You die at the Lovisenberg hospice in Oslo at the end of August 2016. You’re supposed to die within a week, but that’s not what happens. You hang on for two, though we’re luckily not kicked out. Not long enough to remember the nurses by names, but long enough to notice when someone stops visiting and a room clears out. At some point my sister and I are no longer allowed admittance into your room; this is before you sink into full-time daydreaming and semi-consciousness. It’s a tiring thing, dying, and you feel that you need to pull yourself together whenever we visit. Though we never want that. So when you finally let go and sink below the surface where dreams and reality intermingle indiscriminately, we come back inside. Here’s a fact: there is nothing serene about watching someone die. It’s confusing and slightly frustrating, as we never know which breath will be your last. So, in effect, every one of your breaths is the last one, and you end up dying every single moment I am watching you. In reality, those accustomed to death can usually tell when someone is nearing the end. The tips of their noses whiten. Their faces gain an angularity not previously known. Their breath, smooth and easy, becomes an unreliable, fickle visitor.
In the 1965 science fiction classic Dune by Frank Herbert there is a description of how to cross a large stretch of sand without attracting the giant, carnivorous worms that swim through the landscape. The key is to walk unevenly and arhythmically. In a random fashion, so to speak. This, the hero Paul Atreides tells us, is strenuous and exhausting. Our bodies and minds want evenness and balance. Consistency. Safety in continuous and predictable repetition.
I think of Dune, now:
I imagine you stumbling through a hot desert, capricious yet at ease. Dancing towards death.
Death and life are not, as I thought before you started dying, expressed in the binary numeral system, with living as the state of 1 and dead as the state of 0. No, dying is a slow unveiling. A nebulous event. It is not the flick of a switch from light to dark, although that does eventually happen. You are dying, and perhaps what that means is that you forget how to do things, one by one. First you forget your restraints and chase us out, my sister and I. Then, in turn, you forget what reality feels like as you see a butler enter the room and offer you a cocktail from a tray of glasses. You politely decline, and probably you know that he isn’t really there and that you are dreaming, but perhaps it doesn’t actually matter anymore. Soon you forget what it’s like to be awake and conscious. The final thing you forget is how to breathe. The last guest to leave the party, reluctant to go. It stops, and I’m certain that you are dead. I feel the shock and disbelief gradually twist my spine into the shape of grief, but then, as if you’ve suddenly remembered that you are alive, you draw air again.
You are dead. You were dead on a warm summer afternoon when school had started up, with autumn as a promise in the air.
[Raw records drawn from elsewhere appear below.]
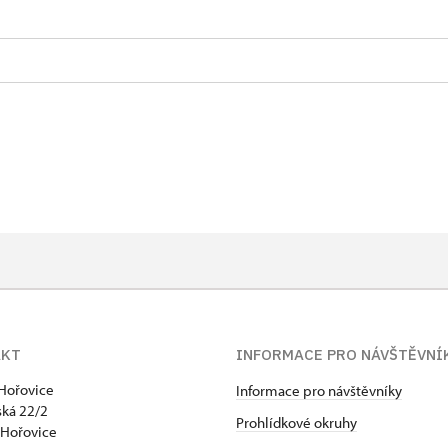
1 osoba na 10 dětí)
a pro celou skupinu min. 15 osob)
m MK ČR (pouze držitel)
AKT
INFORMACE PRO NÁVŠTĚVNÍ
držitel a 1 osoba)
Hořovice
Informace pro návštěvníky
uze držitel)
ká 22/2
Prohlídkové okruhy
 Hořovice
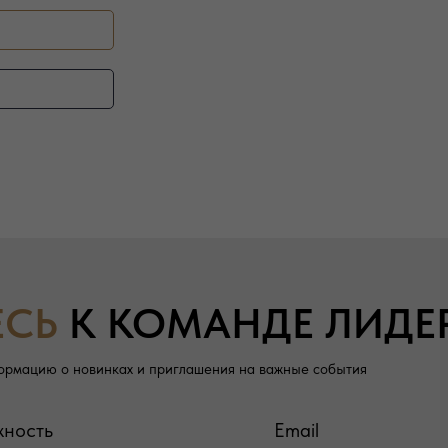
ЕСЬ
К КОМАНДЕ ЛИДЕ
ормацию о новинках и приглашения на важные события
жность
Email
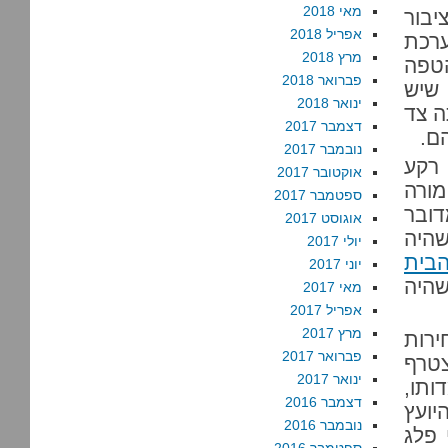
מאי 2018
יבור
אפריל 2018
רכת
מרץ 2018
הטפה
פברואר 2018
שיש
ינואר 2018
ה צד
דצמבר 2017
ם.
נובמבר 2017
 רקע
אוקטובר 2017
מורה
ספטמבר 2017
דובר
אוגוסט 2017
שהיה
יולי 2017
הבית
יוני 2017
שהיה
מאי 2017
אפריל 2017
מרץ 2017
ירות
פברואר 2017
צטרף
ינואר 2017
ותו,
דצמבר 2016
ועץ
נובמבר 2016
 פלג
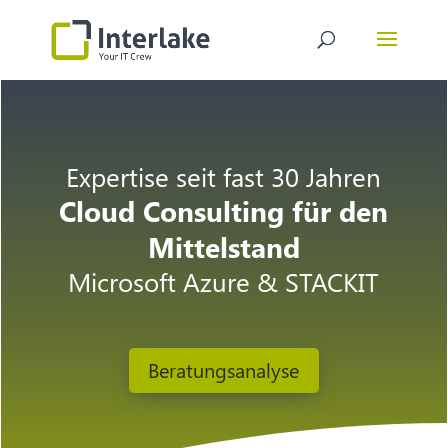
Expertise seit fast 30 Jahren
Cloud Consulting für den
Mittelstand
Microsoft Azure & STACKIT
Beratungsanalyse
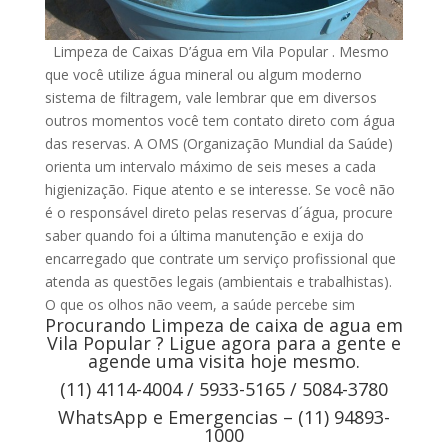
Limpeza de Caixas D’água em Vila Popular . Mesmo
que você utilize água mineral ou algum moderno
sistema de filtragem, vale lembrar que em diversos
outros momentos você tem contato direto com água
das reservas. A OMS (Organização Mundial da Saúde)
orienta um intervalo máximo de seis meses a cada
higienização. Fique atento e se interesse. Se você não
é o responsável direto pelas reservas d´água, procure
saber quando foi a última manutenção e exija do
encarregado que contrate um serviço profissional que
atenda as questões legais (ambientais e trabalhistas).
O que os olhos não veem, a saúde percebe sim
Procurando Limpeza de caixa de agua em
Vila Popular ? Ligue agora para a gente e
agende uma visita hoje mesmo.
(11) 4114-4004 / 5933-5165 / 5084-3780
WhatsApp e Emergencias – (11) 94893-
1000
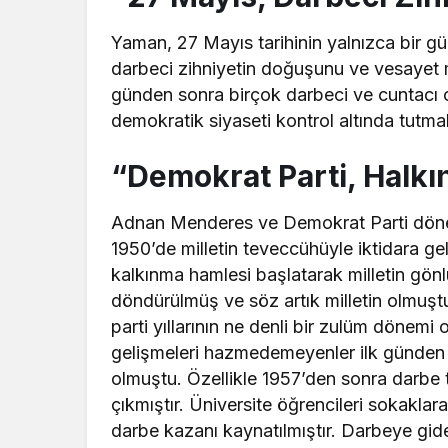
Yaman, 27 Mayıs tarihinin yalnızca bir g
darbeci zihniyetin doğuşunu ve vesayet 
günden sonra birçok darbeci ve cuntacı c
demokratik siyaseti kontrol altında tutmak
“Demokrat Parti, Halk
Adnan Menderes ve Demokrat Parti döne
1950’de milletin teveccühüyle iktidara g
kalkınma hamlesi başlatarak milletin gön
döndürülmüş ve söz artık milletin olmuştu
parti yıllarının ne denli bir zulüm dönemi
gelişmeleri hazmedemeyenler ilk günden 
olmuştu. Özellikle 1957’den sonra darbe te
çıkmıştır. Üniversite öğrencileri sokaklar
darbe kazanı kaynatılmıştır. Darbeye gid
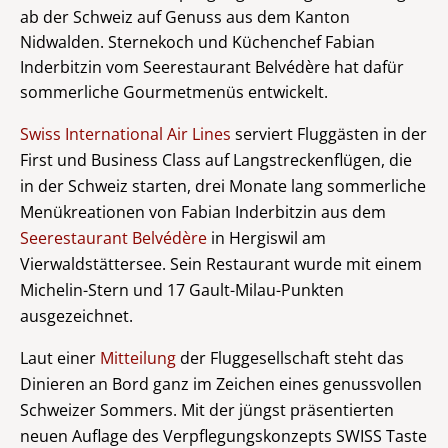
ab der Schweiz auf Genuss aus dem Kanton
Nidwalden. Sternekoch und Küchenchef Fabian
Inderbitzin vom Seerestaurant Belvédère hat dafür
sommerliche Gourmetmenüs entwickelt.
Swiss International Air Lines
serviert Fluggästen in der
First und Business Class auf Langstreckenflügen, die
in der Schweiz starten, drei Monate lang sommerliche
Menükreationen von Fabian Inderbitzin aus dem
Seerestaurant Belvédère
in Hergiswil am
Vierwaldstättersee. Sein Restaurant wurde mit einem
Michelin-Stern und 17 Gault-Milau-Punkten
ausgezeichnet.
Laut einer
Mitteilung
der Fluggesellschaft steht das
Dinieren an Bord ganz im Zeichen eines genussvollen
Schweizer Sommers. Mit der jüngst präsentierten
neuen Auflage des Verpflegungskonzepts SWISS Taste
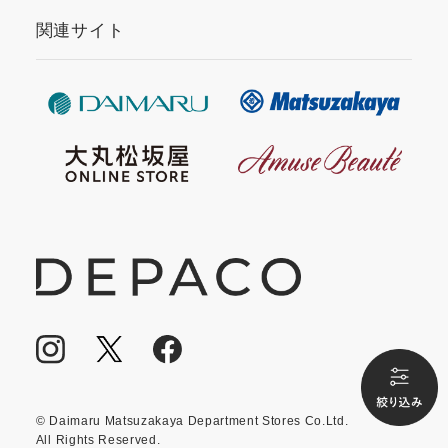
関連サイト
© Daimaru Matsuzakaya Department Stores Co.Ltd.
All Rights Reserved.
A tiny, old lady in a white blouse, wrinkled skin stretched across porous bones and immaculate stainless steel, and I thought, you don’t look like that at all.
I have made a net that breathes. It is a heralder of good tidings, of not-death-yet. It is looking at you not looking back. It is you, dancing through the desert on certain, steady feet. It is a last drawing of air, over and over again.
No One Should Be Alone in Their Old Age is a meditation on death and the moments preceding it. A large-scale kinetic installation, it draws a single breath once an hour, suspended somewhere in between the floor and the ceiling before it again collapses on the ground. It is the moment before death, an infinite vigil.